Historical Hysteria
Posted: 12 Aug 2012 | By: Andrew Nicholls
The Ancestors
Galerie Düsseldorf
26 August–23 September 2012
Perth
Thea Costantino has recently emerged as not only one of Western Australia’s most celebrated young artists (winning the 2011 QANTAS Foundation Encouragement of Contemporary Australian Art Award and Artsource’s prestigious Gunnery residency for 2012), but also one of the state’s most intriguingly multifarious.
She has curated a number of exhibitions, published works of fiction, written a musical and coauthored innovative performed works as part of cross-disciplinary collective Hold Your Horses (most recently an ensemble choral rendering of Freud’s infamous ‘failed’ case study of Dora, The Soloists, last year), alongside a solo practice that encompasses drawing, sculpture, photography and film.
This solo work is largely concerned with how we attempt to document, categorise and (thereby) ‘understand’ history, challenging the sense of security we take in ‘knowing’ the past by referencing and distorting materials drawn from archives and collections. Costantino has termed this approach the ‘historiographic grotesque’ — with an eye for the macabre, she highlights the gaps, misreadings and superstitions within such historical sources, a context in which ambiguity becomes a powerfully dissident notion.

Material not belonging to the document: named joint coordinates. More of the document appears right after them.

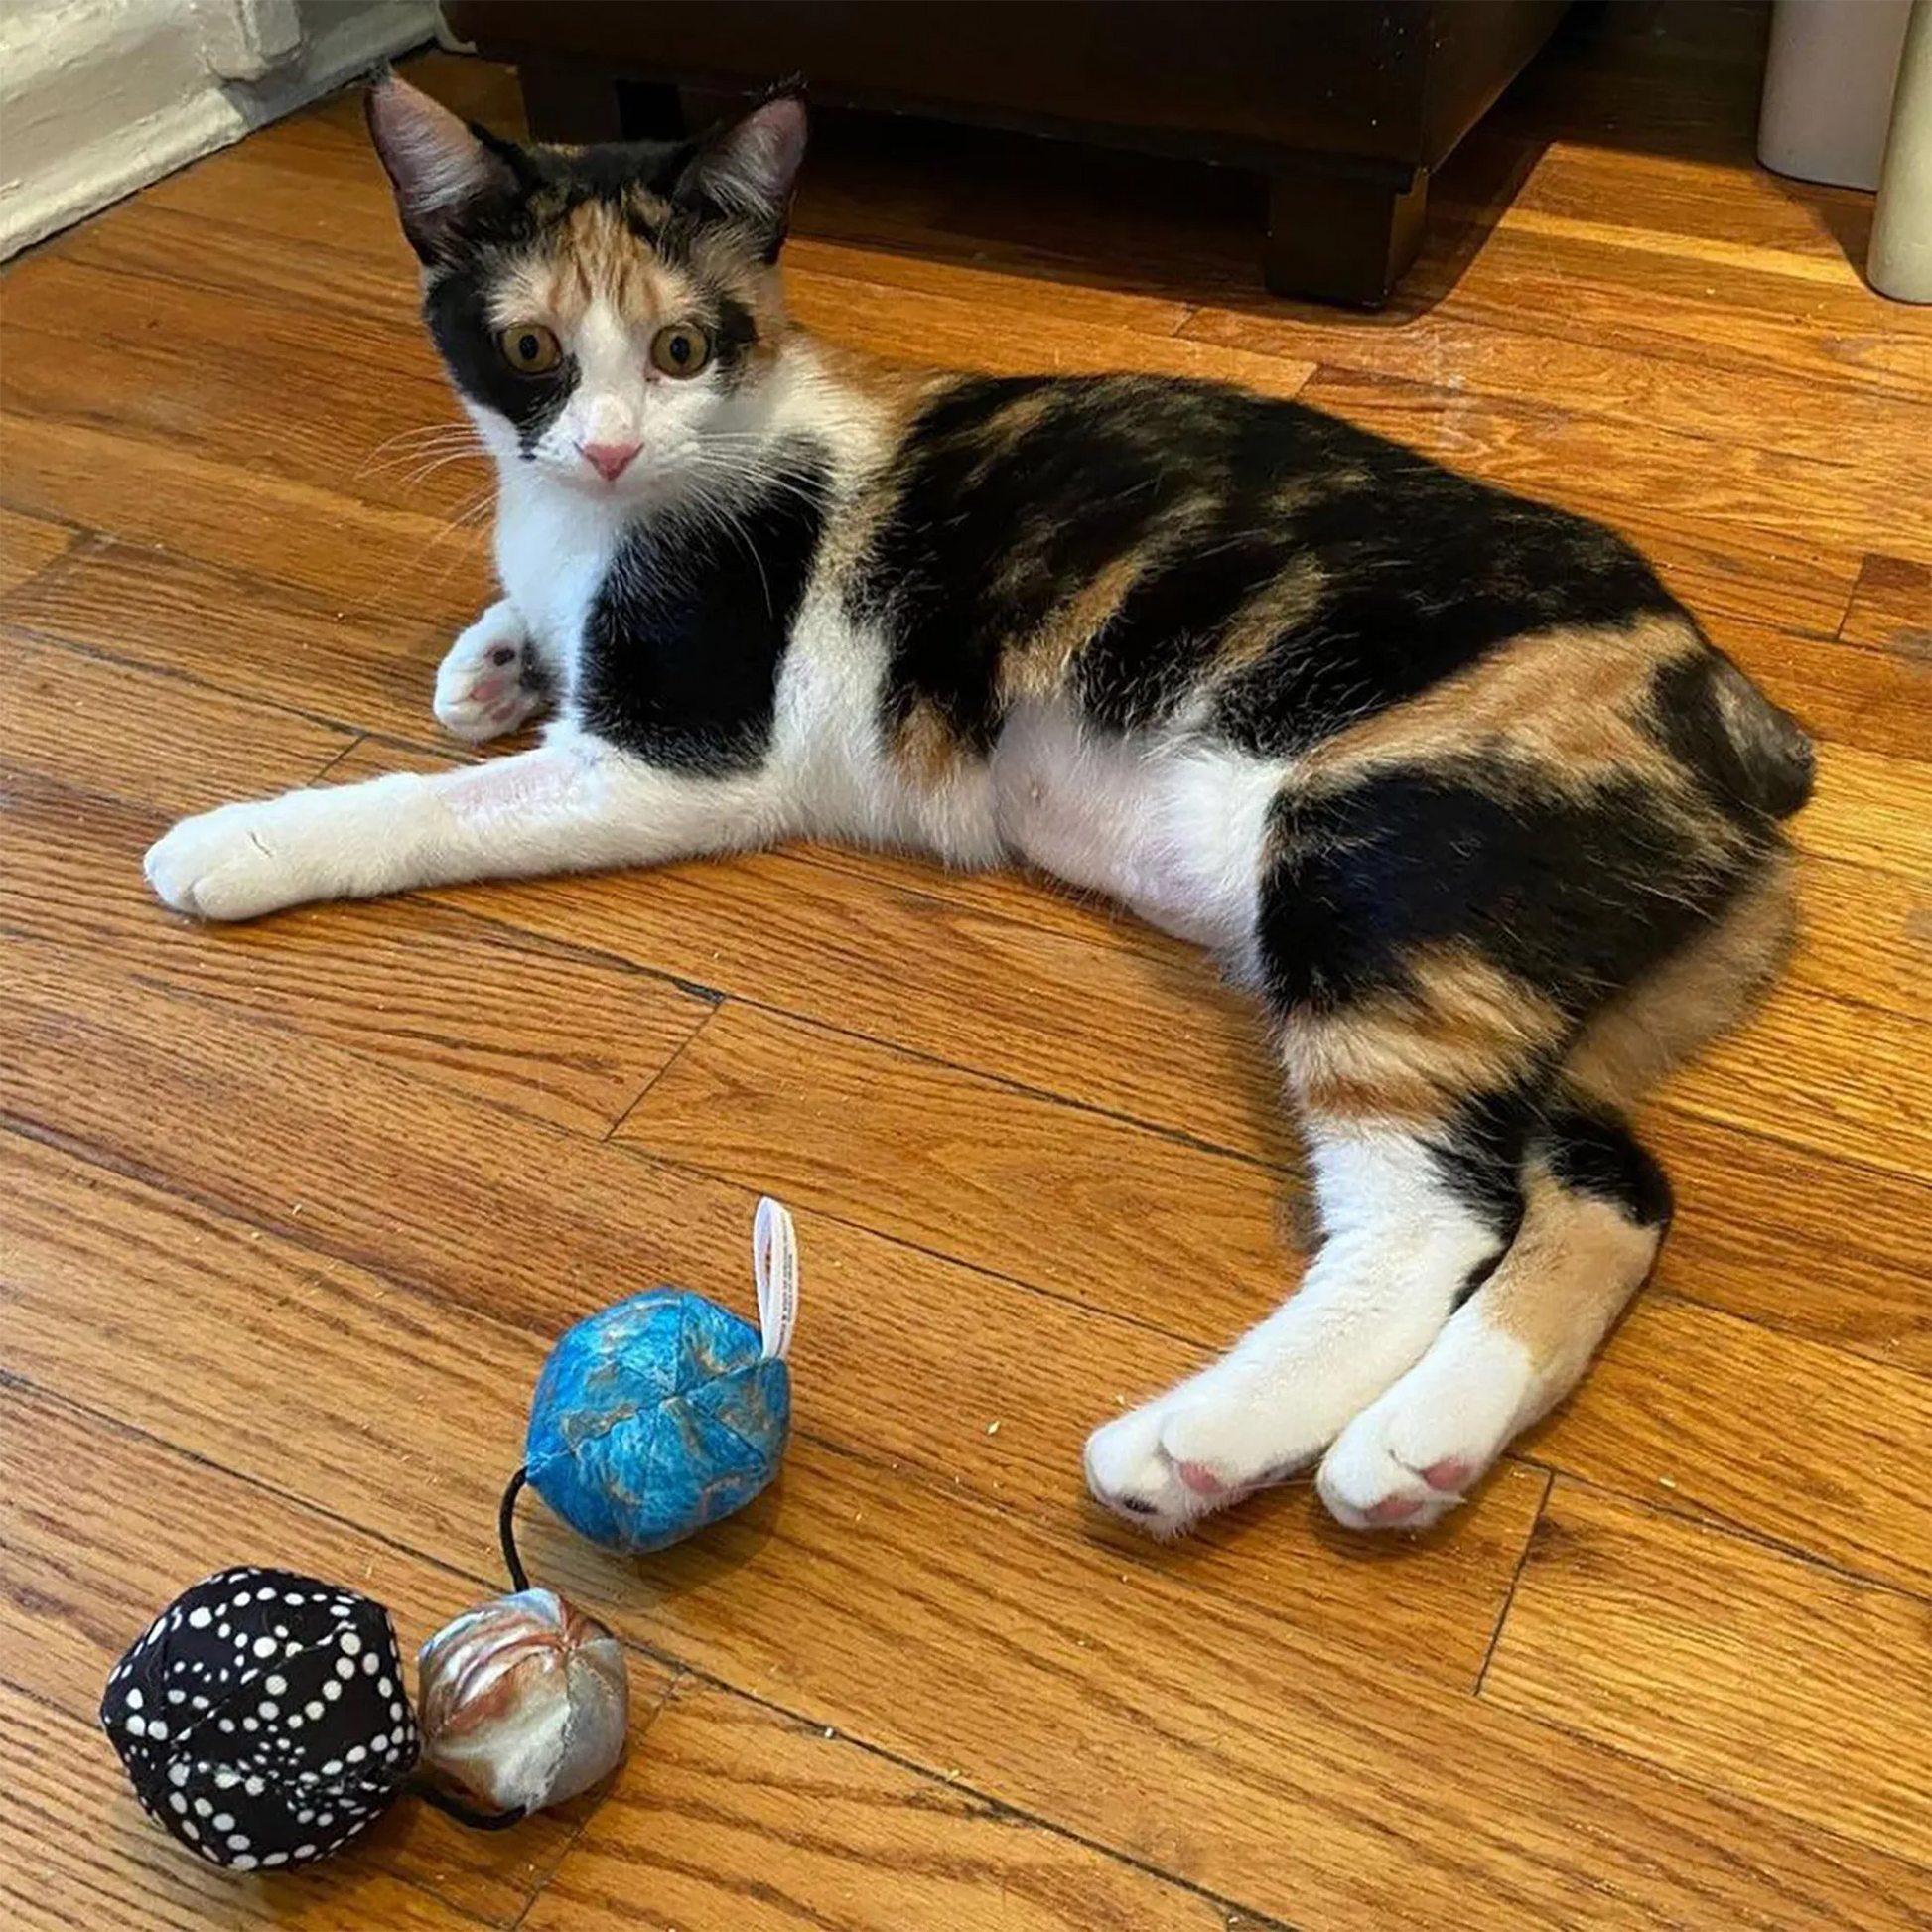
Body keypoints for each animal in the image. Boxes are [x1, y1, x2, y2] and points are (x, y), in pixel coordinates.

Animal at [146, 78, 1808, 1538]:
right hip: (1510, 959)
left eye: (682, 345)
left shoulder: (686, 751)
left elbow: (442, 799)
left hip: (1376, 859)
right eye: (531, 348)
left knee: (1432, 1219)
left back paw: (1198, 1445)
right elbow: (489, 664)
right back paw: (1421, 1448)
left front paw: (242, 837)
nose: (611, 442)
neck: (610, 509)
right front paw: (486, 661)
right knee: (1607, 1184)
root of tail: (1738, 710)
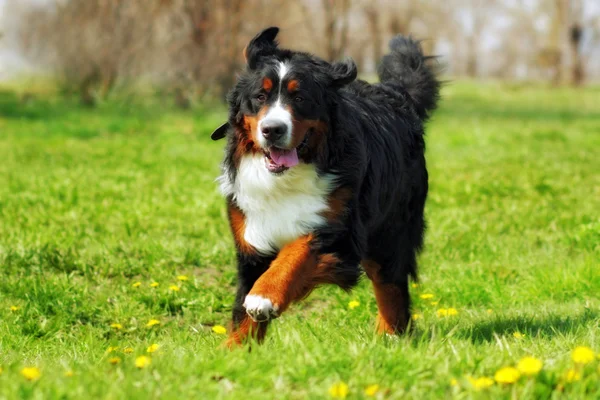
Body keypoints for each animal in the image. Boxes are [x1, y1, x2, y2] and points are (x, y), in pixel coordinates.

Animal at [211, 27, 440, 346]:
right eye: (259, 96)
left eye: (300, 97)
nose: (272, 130)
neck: (287, 178)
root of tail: (395, 94)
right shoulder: (251, 237)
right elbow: (242, 314)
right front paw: (234, 352)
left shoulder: (341, 231)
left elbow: (297, 251)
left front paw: (264, 295)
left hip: (390, 231)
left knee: (390, 286)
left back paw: (390, 337)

Costantino is particularly known for her exquisitely rendered chalk and graphite drawings, which reproduce the style of antiquated photography but employ distortion and deletion to uncanny affect (a frequent motif in the series is the headless body, evoking Freudian castration anxiety and Lacanian lack, while others recall Charcot’s infamous documentation of hysterics). More recent works have staged confrontations between science and the irrational. A collection of short stories published earlier this year, Inheritance, related darkly humorous narratives in which the structures of rational and empiricist society are threatened by uncanny phenomena. In one, the identity of a mysteriously preserved body becomes increasingly ambiguous, causing consternation for the museum that has claimed it; in another, the history of a village whose women succumb to possession is related by a male resident in the local archives; while in the last, a curator on the verge of a sociopathic breakdown plans to delete his museum’s database. Her series of finely detailed miniature wax sculptures, meanwhile, recall early anatomical models, yet retain an ambiguous presence, often of indeterminate age and gender. These works allude to mass entertainment as much as they do the biology department or teaching hospital, suggestive of the waxwork museum or French Revolution death masks, and their flaunting of the grotesque for mass amusement and edification.
In 2009, Costantino was awarded the Galerie Düsseldorf/Curtin University Postgraduate Scholarship on the strength of her PhD work, allowing her to develop a solo exhibition for the gallery. Opening this August, The Ancestors will see her set aside the drawing that has dominated her practice over recent years, instead combining sculpture, costume, performance and photography. Turning her ghoulish sensibility toward Australian post-colonialism, Costantino will depict a series of elaborately costumed characters referencing colonial and Imperialist iconography.